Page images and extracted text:
====

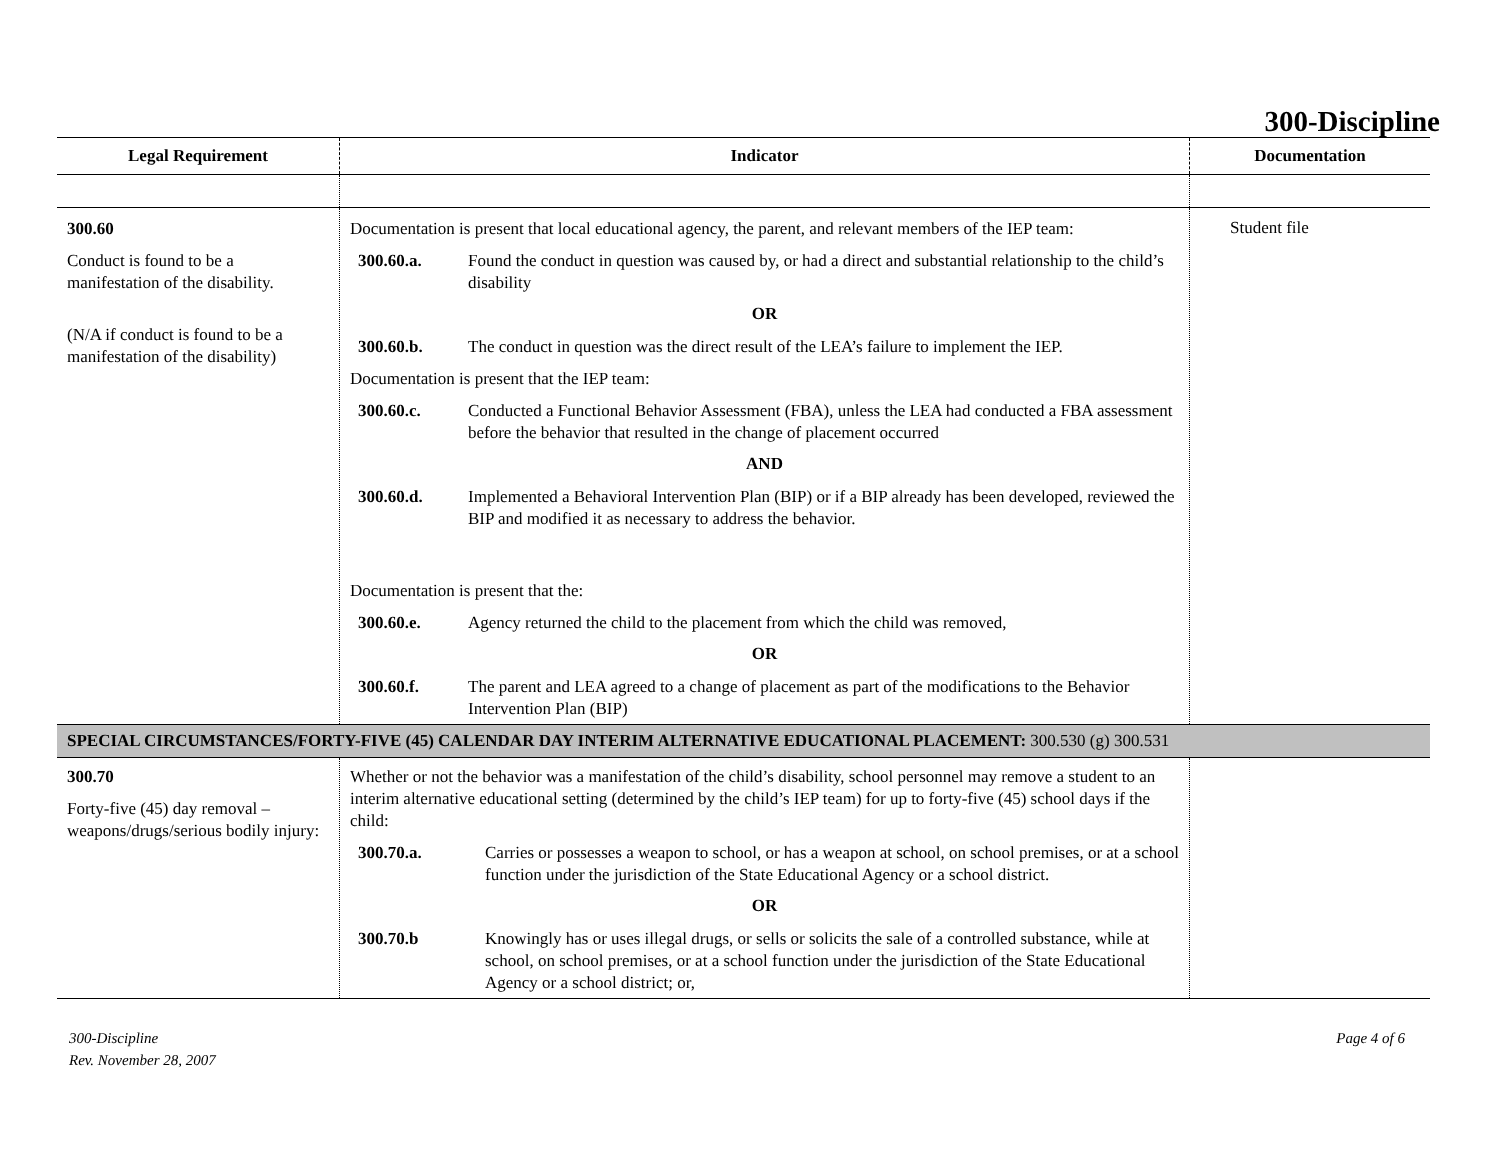300-Discipline
| Legal Requirement | Indicator | Documentation |
| --- | --- | --- |
| 300.60 Conduct is found to be a manifestation of the disability. (N/A if conduct is found to be a manifestation of the disability) | Documentation is present that local educational agency, the parent, and relevant members of the IEP team: 300.60.a. Found the conduct in question was caused by, or had a direct and substantial relationship to the child’s disability OR 300.60.b. The conduct in question was the direct result of the LEA’s failure to implement the IEP. Documentation is present that the IEP team: 300.60.c. Conducted a Functional Behavior Assessment (FBA), unless the LEA had conducted a FBA assessment before the behavior that resulted in the change of placement occurred AND 300.60.d. Implemented a Behavioral Intervention Plan (BIP) or if a BIP already has been developed, reviewed the BIP and modified it as necessary to address the behavior. Documentation is present that the: 300.60.e. Agency returned the child to the placement from which the child was removed, OR 300.60.f. The parent and LEA agreed to a change of placement as part of the modifications to the Behavior Intervention Plan (BIP) | Student file |
| SPECIAL CIRCUMSTANCES/FORTY-FIVE (45) CALENDAR DAY INTERIM ALTERNATIVE EDUCATIONAL PLACEMENT: 300.530 (g) 300.531 | | |
| 300.70 Forty-five (45) day removal – weapons/drugs/serious bodily injury: | Whether or not the behavior was a manifestation of the child’s disability, school personnel may remove a student to an interim alternative educational setting (determined by the child’s IEP team) for up to forty-five (45) school days if the child: 300.70.a. Carries or possesses a weapon to school, or has a weapon at school, on school premises, or at a school function under the jurisdiction of the State Educational Agency or a school district. OR 300.70.b Knowingly has or uses illegal drugs, or sells or solicits the sale of a controlled substance, while at school, on school premises, or at a school function under the jurisdiction of the State Educational Agency or a school district; or, | |
300-Discipline
Rev. November 28, 2007
Page 4 of 6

====

=== What the task requires ===
Return each record above as it stands. Pictures stay out.

=== Answer to this exercise ===
300-Discipline
| Legal Requirement | Indicator | Documentation |
| --- | --- | --- |
| 300.60 Conduct is found to be a manifestation of the disability. (N/A if conduct is found to be a manifestation of the disability) | Documentation is present that local educational agency, the parent, and relevant members of the IEP team: 300.60.a. Found the conduct in question was caused by, or had a direct and substantial relationship to the child’s disability OR 300.60.b. The conduct in question was the direct result of the LEA’s failure to implement the IEP. Documentation is present that the IEP team: 300.60.c. Conducted a Functional Behavior Assessment (FBA), unless the LEA had conducted a FBA assessment before the behavior that resulted in the change of placement occurred AND 300.60.d. Implemented a Behavioral Intervention Plan (BIP) or if a BIP already has been developed, reviewed the BIP and modified it as necessary to address the behavior. Documentation is present that the: 300.60.e. Agency returned the child to the placement from which the child was removed, OR 300.60.f. The parent and LEA agreed to a change of placement as part of the modifications to the Behavior Intervention Plan (BIP) | Student file |
| SPECIAL CIRCUMSTANCES/FORTY-FIVE (45) CALENDAR DAY INTERIM ALTERNATIVE EDUCATIONAL PLACEMENT: 300.530 (g) 300.531 | | |
| 300.70 Forty-five (45) day removal – weapons/drugs/serious bodily injury: | Whether or not the behavior was a manifestation of the child’s disability, school personnel may remove a student to an interim alternative educational setting (determined by the child’s IEP team) for up to forty-five (45) school days if the child: 300.70.a. Carries or possesses a weapon to school, or has a weapon at school, on school premises, or at a school function under the jurisdiction of the State Educational Agency or a school district. OR 300.70.b Knowingly has or uses illegal drugs, or sells or solicits the sale of a controlled substance, while at school, on school premises, or at a school function under the jurisdiction of the State Educational Agency or a school district; or, | |
300-Discipline
Rev. November 28, 2007
Page 4 of 6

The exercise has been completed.